Pull requests are welcome! 🤓
```
python3 videocrafter_main_mp.py --num_gpus 8 --save_frames
```
### 3.3. Multi-prompt generation
Comming soon.
## ☀️ Start with Open-Sora Plan v1.1.0
For simple implementation, we use the DDPM scheduler for Open-Sora Plan v1.1.0.
Since Open-Sora Plan recommends using the PNDM scheduler, the results might not show the optimal performance.
Multi-processing (parallelizable inference) and adapting PNDM scheduler are our next plan.

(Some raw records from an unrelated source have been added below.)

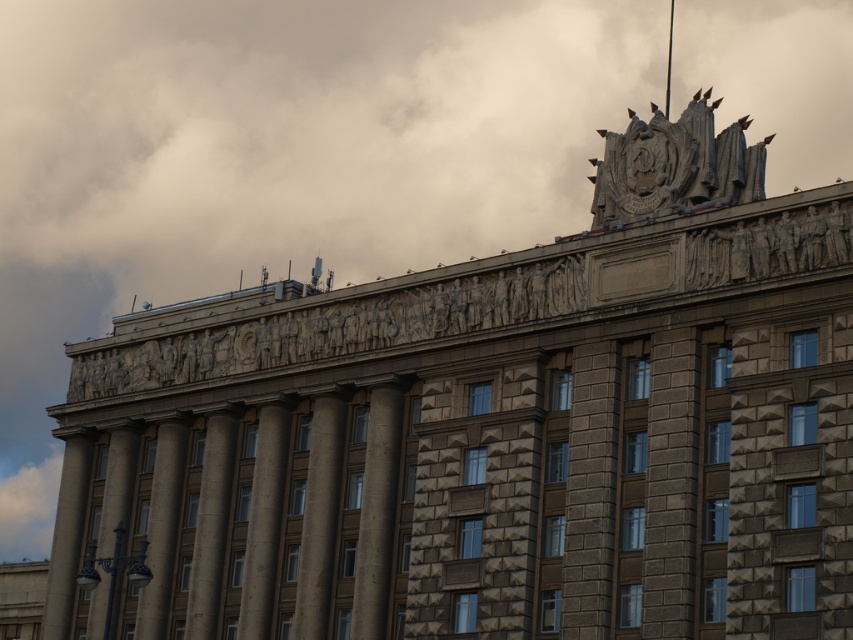
Is brown stone pillar at center to the right of gray stone column at center from the viewer's perspective?

Indeed, brown stone pillar at center is positioned on the right side of gray stone column at center.

Which is in front, point (310, 605) or point (250, 579)?

Positioned in front is point (310, 605).

Does point (314, 548) come in front of point (252, 620)?

Yes, it is in front of point (252, 620).

Image resolution: width=853 pixels, height=640 pixels. In order to click on brown stone pillar at center in this screenshot , I will do `click(318, 516)`.

Can you confirm if brown stone pillar at center is bigger than slate gray stone pillar at center?

Correct, brown stone pillar at center is larger in size than slate gray stone pillar at center.

Which of these two, brown stone pillar at center or slate gray stone pillar at center, stands taller?

With more height is brown stone pillar at center.

This screenshot has width=853, height=640. I want to click on brown stone pillar at center, so click(x=318, y=516).

In order to click on brown stone pillar at center in this screenshot , I will do `click(318, 516)`.

Which is more to the left, brown stone column at center or brown stone pillar at center?

Positioned to the left is brown stone pillar at center.

Is brown stone column at center shorter than brown stone pillar at center?

Indeed, brown stone column at center has a lesser height compared to brown stone pillar at center.

Describe the element at coordinates (376, 513) in the screenshot. I see `brown stone column at center` at that location.

Find the location of a particular element. The height and width of the screenshot is (640, 853). brown stone column at center is located at coordinates (376, 513).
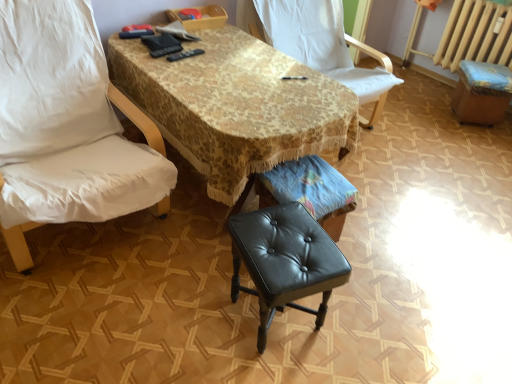
This screenshot has height=384, width=512. I want to click on free space in front of black leather bar stool at lower right, so click(480, 139).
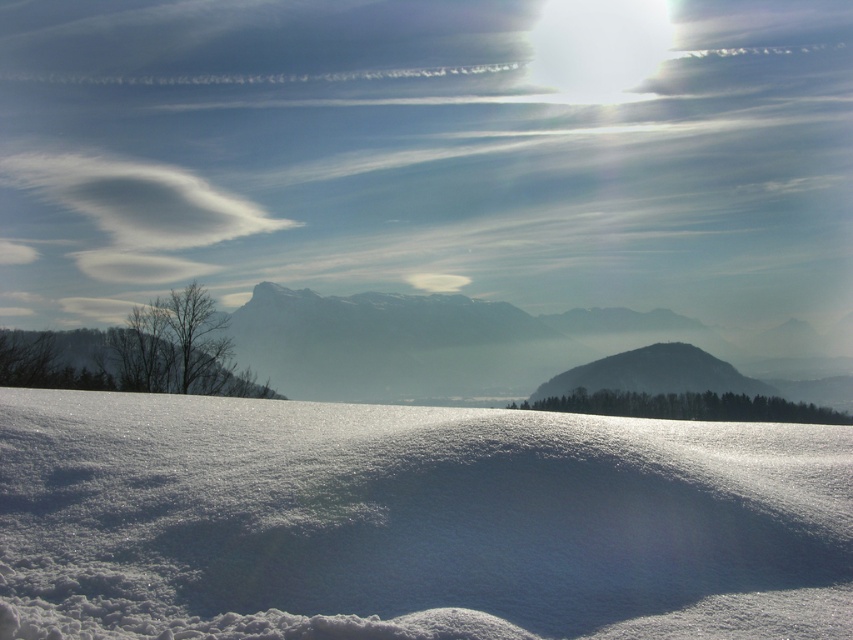
Question: Which object is farther from the camera taking this photo?

Choices:
 (A) white fluffy cloud at upper center
 (B) smooth gray rock at center
 (C) white fluffy snow at center

Answer: (A)

Question: Does white fluffy cloud at upper center lie behind smooth gray rock at center?

Choices:
 (A) yes
 (B) no

Answer: (A)

Question: Among these objects, which one is farthest from the camera?

Choices:
 (A) smooth gray rock at center
 (B) white fluffy cloud at upper center
 (C) white cotton cloud at upper left

Answer: (C)

Question: Estimate the real-world distances between objects in this image. Which object is farther from the smooth gray rock at center?

Choices:
 (A) white cotton cloud at upper left
 (B) white fluffy snow at center

Answer: (B)

Question: From the image, what is the correct spatial relationship of white fluffy snow at center in relation to smooth gray rock at center?

Choices:
 (A) below
 (B) above

Answer: (B)

Question: Can you confirm if white fluffy cloud at upper center is wider than white cotton cloud at upper left?

Choices:
 (A) yes
 (B) no

Answer: (A)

### 1. Environment Setup ⚙️ (python==3.10.14 recommended)
```
cd FIFO-Diffusion_public
git clone git@github.com:PKU-YuanGroup/Open-Sora-Plan.git
python -m venv .sora
source .sora/bin/activate
cd Open-Sora-Plan
pip install -e .
pip install deepspeed
```
### 2. Run with Open-Sora Plan v1.1.0, 65x512x512 model
Requires about 40GB VRAM with A6000.
It uses *n=8* by default.
```
sh scripts/opensora_fifo_65.sh
```
### 3. Run with Open-Sora Plan v1.1.0, 221x512x512 model
Requires about 40GB VRAM with A6000.
It uses *n=4* by default.
```
sh scripts/opensora_fifo_221.sh
```
### 4. Distributed Parallel inference with Open-Sora Plan (WIP)
Comming soon.
## Star History
[](https://star-history.com/#jjihwan/FIFO-Diffusion_public&Date)
## 😆 Citation
```
@article{kim2024fifo,
title = {FIFO-Diffusion: Generating Infinite Videos from Text without Training},
author = {Jihwan Kim and Junoh Kang and Jinyoung Choi and Bohyung Han},
journal = {arXiv preprint arXiv:2405.11473},
year = {2024},
}
```
## 🤓 Acknowledgements
Our codebase builds on [VideoCrafter](https://github.com/AILab-CVC/VideoCrafter), [Open-Sora Plan](https://github.com/PKU-YuanGroup/Open-Sora-Plan), [zeroscope](https://huggingface.co/cerspense/zeroscope_v2_576w).
Thanks to the authors for sharing their awesome codebases!